One of the most striking features of rock music in the first years of the 21st century was its sheer stylistic diversity. The most influential recordings of the year 2000 include retro-rocker Carlos Santana’s Supernatural, which won the Grammy Award for best album; a re-release of the Beatles’ number-one hits of the 1960s; the hard-edged rap-metal fusion of Limp Bizkit; gangsta rap stars Dr. Dre and Eminem (Marshall Mathers); techno musician Moby’s album Play (tracks from which were used on dozens of television commercials); and the teen-oriented pop-rock of Britney Spears and *NSYNC.

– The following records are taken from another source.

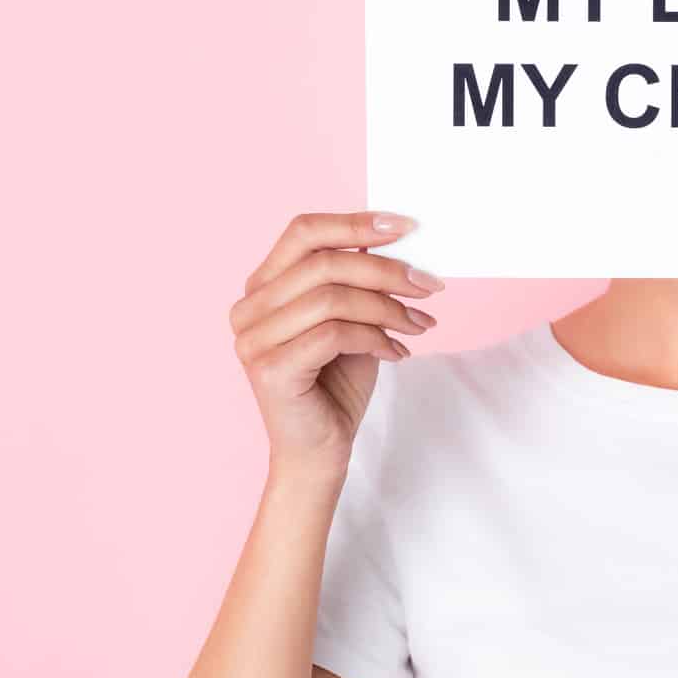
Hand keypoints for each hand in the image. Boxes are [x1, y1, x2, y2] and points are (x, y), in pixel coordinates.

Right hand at [230, 211, 442, 477]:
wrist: (318, 454)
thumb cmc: (335, 386)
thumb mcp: (351, 321)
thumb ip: (358, 281)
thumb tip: (395, 238)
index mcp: (262, 286)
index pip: (303, 231)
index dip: (355, 223)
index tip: (406, 227)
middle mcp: (248, 308)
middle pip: (323, 262)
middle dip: (386, 270)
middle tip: (429, 286)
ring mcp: (253, 339)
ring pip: (331, 298)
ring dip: (387, 307)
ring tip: (418, 324)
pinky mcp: (269, 369)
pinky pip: (333, 334)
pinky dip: (374, 338)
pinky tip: (397, 353)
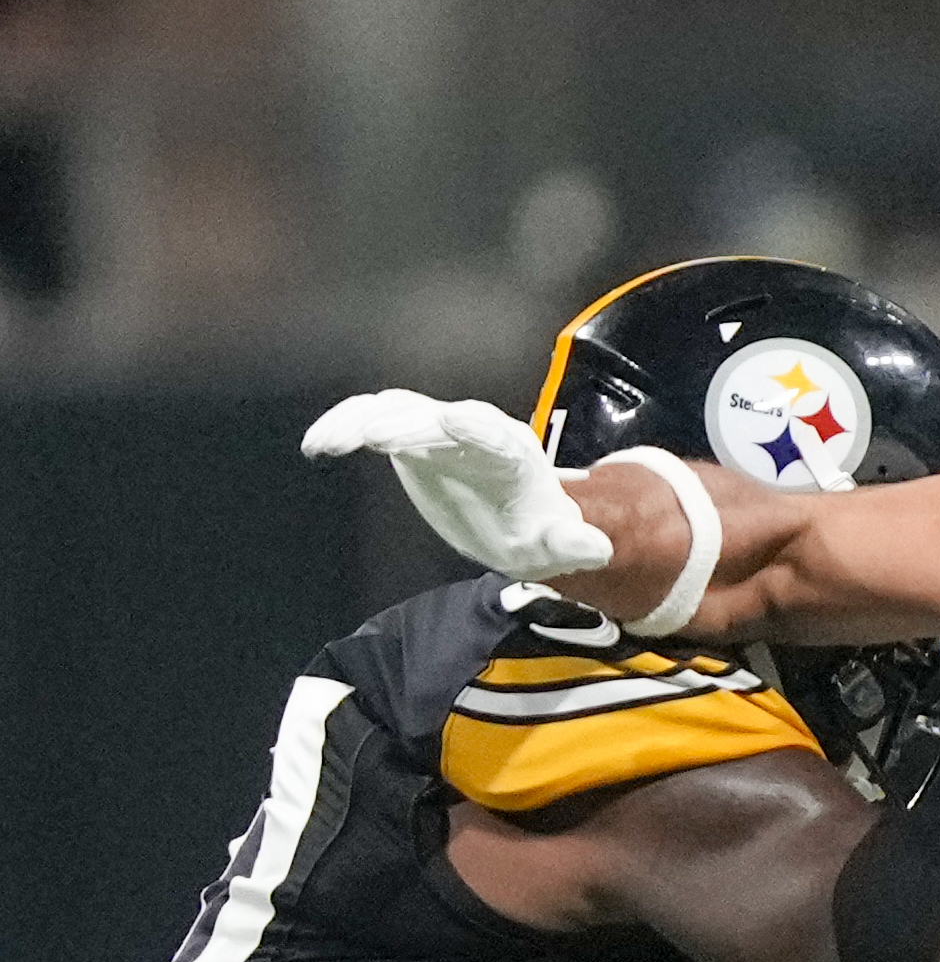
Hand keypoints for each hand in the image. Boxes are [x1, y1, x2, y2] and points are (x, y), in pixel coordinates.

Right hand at [302, 390, 613, 580]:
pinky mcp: (409, 437)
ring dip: (363, 420)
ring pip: (398, 410)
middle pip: (438, 418)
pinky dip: (346, 427)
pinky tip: (318, 446)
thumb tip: (599, 551)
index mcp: (514, 453)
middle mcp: (474, 431)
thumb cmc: (540, 532)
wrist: (518, 522)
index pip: (495, 434)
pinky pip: (372, 422)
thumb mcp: (560, 546)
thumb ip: (576, 545)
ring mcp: (437, 429)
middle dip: (409, 423)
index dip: (474, 427)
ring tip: (330, 443)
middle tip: (373, 436)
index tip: (451, 419)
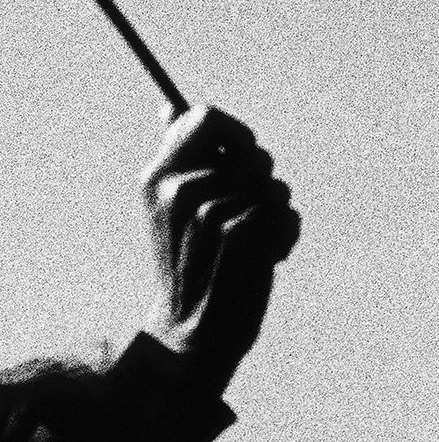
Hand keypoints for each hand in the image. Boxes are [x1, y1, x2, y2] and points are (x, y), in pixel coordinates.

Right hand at [138, 105, 300, 392]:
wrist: (192, 332)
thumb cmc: (191, 266)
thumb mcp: (170, 207)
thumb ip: (178, 156)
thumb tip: (170, 109)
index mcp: (156, 176)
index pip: (207, 117)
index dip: (235, 134)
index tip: (239, 159)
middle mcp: (177, 188)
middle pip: (250, 151)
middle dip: (261, 180)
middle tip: (243, 215)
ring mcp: (206, 211)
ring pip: (272, 185)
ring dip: (275, 214)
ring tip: (252, 244)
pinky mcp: (238, 234)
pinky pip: (284, 212)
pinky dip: (285, 236)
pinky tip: (265, 259)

Technological innovation continues to drive changes in the way rock music is produced, heard, and sold. The development of low-cost digital technology has allowed musicians to make professional-quality recordings in their homes. The emergence of Internet services such as MP3.com and Napster, which allow fans to download their favorite music in the form of compressed files, has raised thorny legal questions about copyright laws while at the same time making the music of unsigned and alternative musicians much more widely available. The development of home compact disc recorders has enabled rock fans to create their own digital compilations, mixing genres, artists, and musical epochs to suit their own taste.

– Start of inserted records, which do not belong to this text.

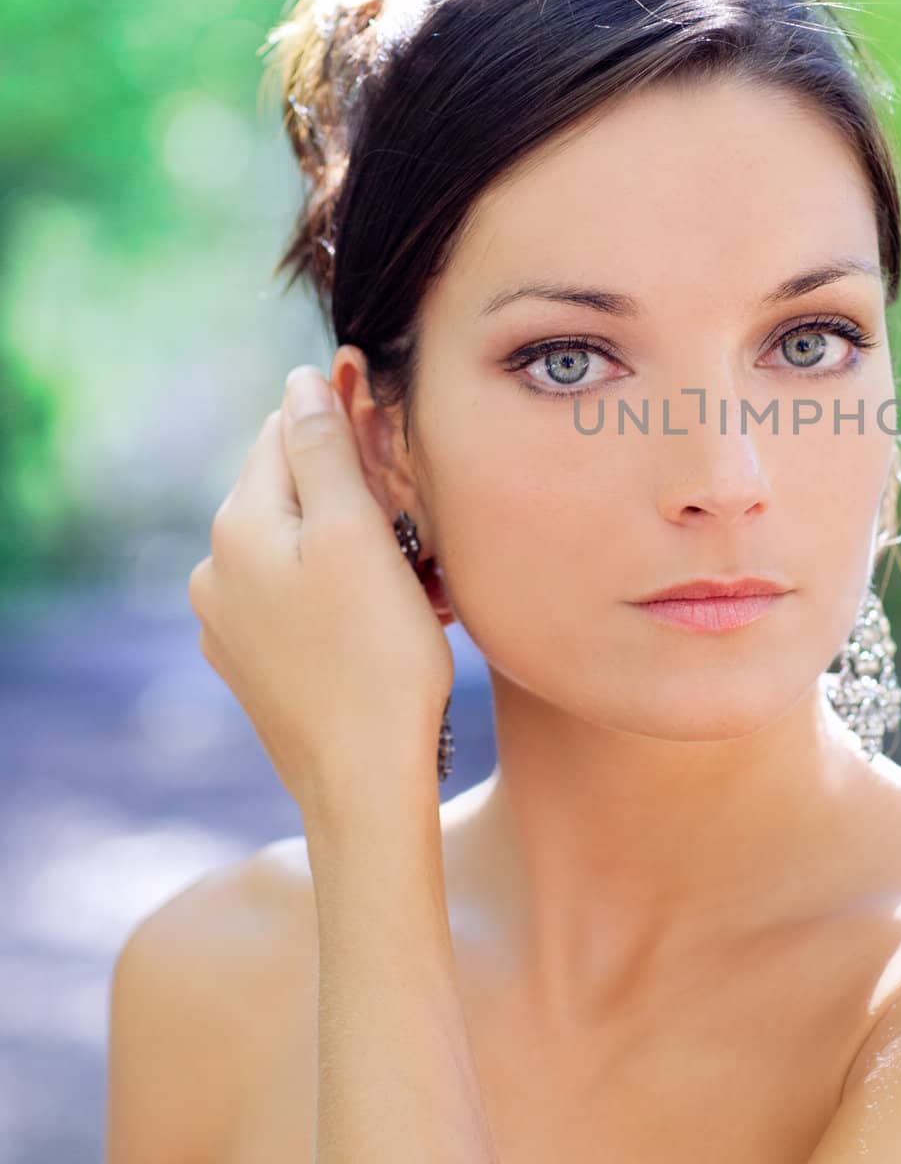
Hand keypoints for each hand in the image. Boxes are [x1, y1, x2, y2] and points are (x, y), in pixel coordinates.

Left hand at [187, 365, 454, 821]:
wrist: (365, 782)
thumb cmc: (378, 657)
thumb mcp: (358, 536)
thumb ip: (326, 451)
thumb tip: (304, 381)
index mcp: (238, 527)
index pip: (286, 430)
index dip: (347, 420)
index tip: (402, 435)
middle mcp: (216, 570)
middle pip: (293, 488)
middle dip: (358, 488)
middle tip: (420, 517)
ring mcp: (230, 623)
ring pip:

Rock music in the 21st century is increasingly influenced by the global marketplace. Of the five major transnational corporations now responsible for as much as 90 percent of music sales worldwide, only one is officially headquartered in the United States. Along with the expansion of the global audience for North American and European rock music, there is increasing influence by musicians from Asia, Africa, Latin America, and other parts of the world.

VI

Sociological Significance

Since its inception in the 1950s, rock music has moved from the margins of American popular music to become the center of a multi-billion-dollar global industry. Closely connected with youth culture, rock music and musicians have helped to establish new fashions, forms of language, attitudes, and political views. However, rock music is no longer limited to an audience of teenagers, since many current listeners formed their musical tastes during the golden age of rock and roll. Similarly, while rock has historically encouraged new creative expressions, the innovations of Chuck Berry, Elvis Presley, Bob Dylan, the Beatles, and Jimi Hendrix have defined a tradition to which successive generations of musicians have repeatedly turned for inspiration.

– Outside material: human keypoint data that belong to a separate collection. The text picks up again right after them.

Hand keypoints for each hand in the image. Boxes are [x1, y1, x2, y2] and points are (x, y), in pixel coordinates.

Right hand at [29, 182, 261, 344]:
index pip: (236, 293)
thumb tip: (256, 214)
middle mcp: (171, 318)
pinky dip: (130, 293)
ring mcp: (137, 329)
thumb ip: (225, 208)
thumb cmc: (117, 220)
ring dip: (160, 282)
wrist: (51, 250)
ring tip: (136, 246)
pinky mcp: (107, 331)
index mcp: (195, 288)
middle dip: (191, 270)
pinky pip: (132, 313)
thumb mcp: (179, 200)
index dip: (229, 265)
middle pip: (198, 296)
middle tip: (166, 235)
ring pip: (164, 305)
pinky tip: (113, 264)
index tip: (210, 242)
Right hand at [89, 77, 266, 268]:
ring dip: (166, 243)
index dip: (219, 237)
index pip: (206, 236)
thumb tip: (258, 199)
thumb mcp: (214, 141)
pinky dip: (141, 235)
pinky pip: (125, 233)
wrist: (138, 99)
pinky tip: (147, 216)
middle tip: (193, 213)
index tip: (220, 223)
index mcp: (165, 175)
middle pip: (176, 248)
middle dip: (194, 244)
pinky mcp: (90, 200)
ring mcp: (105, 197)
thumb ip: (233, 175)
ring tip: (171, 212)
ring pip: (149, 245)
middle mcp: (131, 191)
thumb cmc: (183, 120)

From its origins, rock music has been shaped by a complex relationship between freedom—symbolized by the image of the rebellious rock musician—and corporate control. Originally a mixture of styles outside the mainstream of white middle-class popular taste, rock and roll soon became a mass-produced commodity. This tension between individuality and commercialism still looms large in rock music and is reflected in fan distaste for musicians who compromise, or sell out, their musical values in order to secure multi-million-dollar recording contracts. Shaped by technology, the growth of the mass media, and the social identities of its artists and audiences, rock music continues to play a central role in the popular culture of the United States and, increasingly, the world.